# FYI: WG stories at Foreverchanging.org



## brucejedi (Jun 23, 2009)

I wanted to let people know that there are a number of wg-themed stories at the site Foreverchanging. Be forewarned, as many of the stories explore some of the darker and less PC areas of the genre. (There are also stories there that are not at all related to weight gain.) But for those interested, head on over and take a look.


----------



## JimBob (Jun 23, 2009)

I go innocently into a story with WG in the title and it turns out to be about a bratty girl tricking her stepmother into having her boobs removed and then messing with her mess until she physically resembles a five-year-old child and is incarcerated in a boarding school. I believe the phrase "WTF" applies.

I know this is the Internet, different tastes, etc., but jeez...


----------



## Ruin (Jun 23, 2009)

JimBob said:


> I go innocently into a story with WG in the title and it turns out to be about a bratty girl tricking her stepmother into having her boobs removed and then messing with her mess until she physically resembles a five-year-old child and is incarcerated in a boarding school.
> 
> I believe the phrase "WTF" applies.
> 
> I know this is the Internet, different tastes, etc., but jeez...



(portion of response edited out)

You should already know this but everybody has different tastes. I've been on the website and a lot of the stuff is aimed towards audiences who prefer the transformation genre etc. but just because something is alien to you doesn't mean you can offend everybody who likes it.

(material deleted - mod)

» Excerpted records:
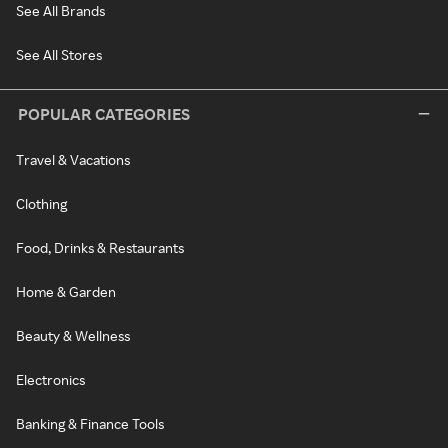
See All Brands
See All Stores
POPULAR CATEGORIES
Travel & Vacations
Clothing
Food, Drinks & Restaurants
Home & Garden
Beauty & Wellness
Electronics
Banking & Finance Tools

» What to work on:
1. Rewrite everything in the forum thread about weight-gain stories from "## brucejedi (Jun" down to "take a look.", putting "tales" wherever "stories" appears.
2. Carry on the forum thread about weight-gain stories from the point where it stops.

» Replies:
1.
## brucejedi (Jun 23, 2009)

I wanted to let people know that there are a number of wg-themed tales at the site Foreverchanging. Be forewarned, as many of the tales explore some of the darker and less PC areas of the genre. (There are also tales there that are not at all related to weight gain.) But for those interested, head on over and take a look.

2.
I also have a feeling that some people who are interested in stories to do with weight gain might also be interested in the transformation aspect of that, after all you could say that weight gain stories are just a sub-genre like the stories on forever changing.

I wasn't going to comment on this but I have a feeling that if I don't then somebody else will anyway. (material deleted - mod) There are also a lot of things that you would probably find disgusting that are much worse, which people get a kick out of. Everybody is different.

Anyway brucejedi warned in his post that some of the stuff isn't PC and is darker.


----------



## Observer (Jun 23, 2009)

OK folks - this thread is taking a sensitive turn, and not specifically or entirely because of the referenced story. 

Talking trash about other sites isn't something our Webmaster appreciates. 

We don't even respond to attacks by ones who actively knock Dimensions - something _Forever Changing_ has never done. Every Internet site has the right to define its own acceptibility criteria. If someone feels something on another site is over the line it should be discussed there, not here.

Accordingly I am going to either modify or possibly delete the posts critiquing/defending FC's content.


----------



## Atilde (Jun 24, 2009)

Well done Observer.

I want to tell my opinion.
Please readers do not forget that a large quantity of stories are coming form imagination. Nothing is these stories is real. It is the same for stories posted here and in the foreverchanging forum. It is the same with other ones in other sites and forums about weight gain.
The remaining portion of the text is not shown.